We brought most of the calves in this afternoon to do the secondary tagging of those going to sale, as required by the Animal Health Board and the TB eradication scheme. I left Stephan to do the tagging (I like to pretend to the calves that I have nothing to do with anything which hurts them) and went off to get the other mobs in. Afterwards we drafted them into two different mobs: one of the steer calves and their mothers and the other of heifer calves and cows and the young heifers.
We've also tagged the stud bull calves, since I'm hoping to sell three of them this year and the fourth could possibly go as a two-year-old, by which time tagging him could be somewhat more challenging.
I moved the yearling and two-year-old heifers after a bit more drafting. I don't need to do anything with these cattle for a wee while, so they might as well get out of the way and go and make the most of all the grass at the back of the farm! This mob now comprises fourteen probably-pregnant heifers, one steer, Demelza 21 and 456, the two smaller yearling heifers who didn't quite make mating weight this year.
An early start today to get the steer calf mob in, draft the steers off from their mothers and run them over the scales for the last time before they go to the sale.
By this age, the calves are getting quite easy to handle in the yards: most of them will individually walk up the race and stand quietly on the scales platform while I note the weight displayed, then open the gate and release them out into the yard again. (There are a couple of cows in the yard still in the picture below, just to keep the calves company.)
Nice bums, eh? The calves just get better and better every year!
The truck was pretty late arriving and then we had all sorts of bother! The calves had to go up a ramp to the top deck of the truck, so we put the first six up and then started the other seven on their way to the top. Because the truck had a backing board and our loading ramp has a bit of board in the same place, there was a gap between the truck and the last post on our loading ramp and one of the calves put his head through there. He was then sideways-on to the others and got pushed over and they all had to leap over him as they went up and it looked horribly chaotic and I feared for his well-being - and we got him out and up and he seemed fine. Poor baby: it had to be 455, the calf who almost didn't make it this far because he fell and dangled over the river-bank in his first few days. Some animals (and people?) seem prone to disaster!
The sale-yards were as hot as ever - more so along the one side where there had been some trees and shade, which have now been removed. What is it about some people involved in the farming sector, that creates this need to clear away every last tree? The lack of shade at the sale-yards has always worried me, since the sales are held over the hottest part of the day, the stock in the pens have no access to water and are often packed in fairly tightly, so there's no air-flow around them while the sun beats down upon their backs!

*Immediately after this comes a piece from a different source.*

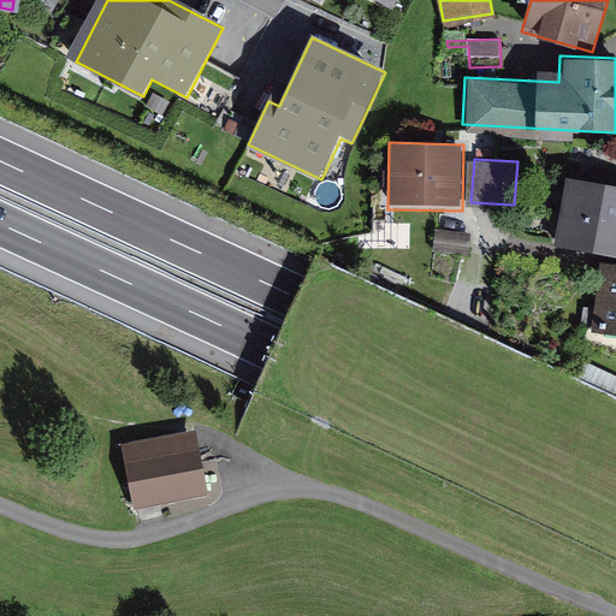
[(615,191),(563,184),(554,246),(615,255),(615,191)]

Our calves sold for an acceptable price and will go and live in Kaingaroa, which is just over the hills from our place, towards the east coast.

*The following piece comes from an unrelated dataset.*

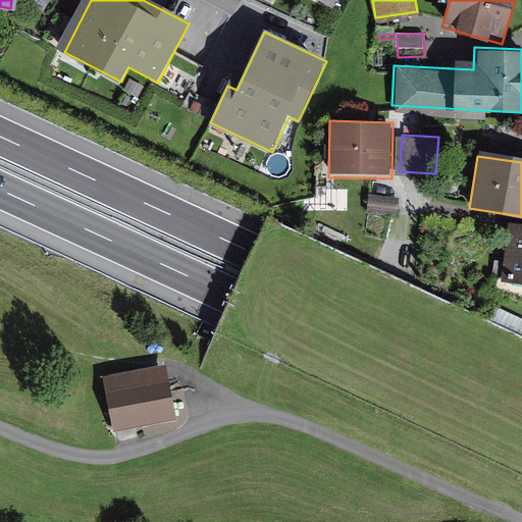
[(402,189),(354,183),(352,199),(400,205),(402,189)]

We left the sale after our calves were sold, travelling down the Peria valley to Taipa, where the sea looked wonderful, but the tide was out, so I wasn't tempted enough to swim. Back to Kaitaia and we went to see Te Houtaewa Festival of Art and Food (associated with Te Houtaewa Challenge). There wasn't any food left but the art-work was great, as was the building, the Tuku Wairua Centre, which we hadn't seen before.
Stella, my niece who is just three-years-old, is staying with her Nana, Jill, for a few days. They came to visit today and so we went out for our cow-walk after lunch. We sat down to watch how cows eat, since ground-level is the best place from which to watch the process.
After the visitors had left, I brought the cows and heifers in to the yards, weighed the calves again and then separated nine heifers, which I've sold on the internet, from their mothers for weaning. The rest of the cows and their calves went to the back of the farm and the weaned cows joined the thirteen whose calves were sold yesterday. I'm expecting a very noisy night!
As usual, I wanted to enable the calves and cows to have at least nose-to-nose contact with each other through a non-electric fence, so let the cows gather in the top of the lane, with the calves able to stand along a short piece of fence and a steel gate.
Last year when we weaned the stud calves from their mothers, we had some problems with one of the cows, which may have been partly a result of her standing and calling for her calf and not going off to eat and drink. Bearing that in mind, this seemed an excellent weaning set-up, because in the short fence between the cows and the calves, is a trough which supplies both the lane and the paddock.
The other very good point about this weaning place, is that it's away across the flats from our house, so we'll actually get some sleep this year, during weaning!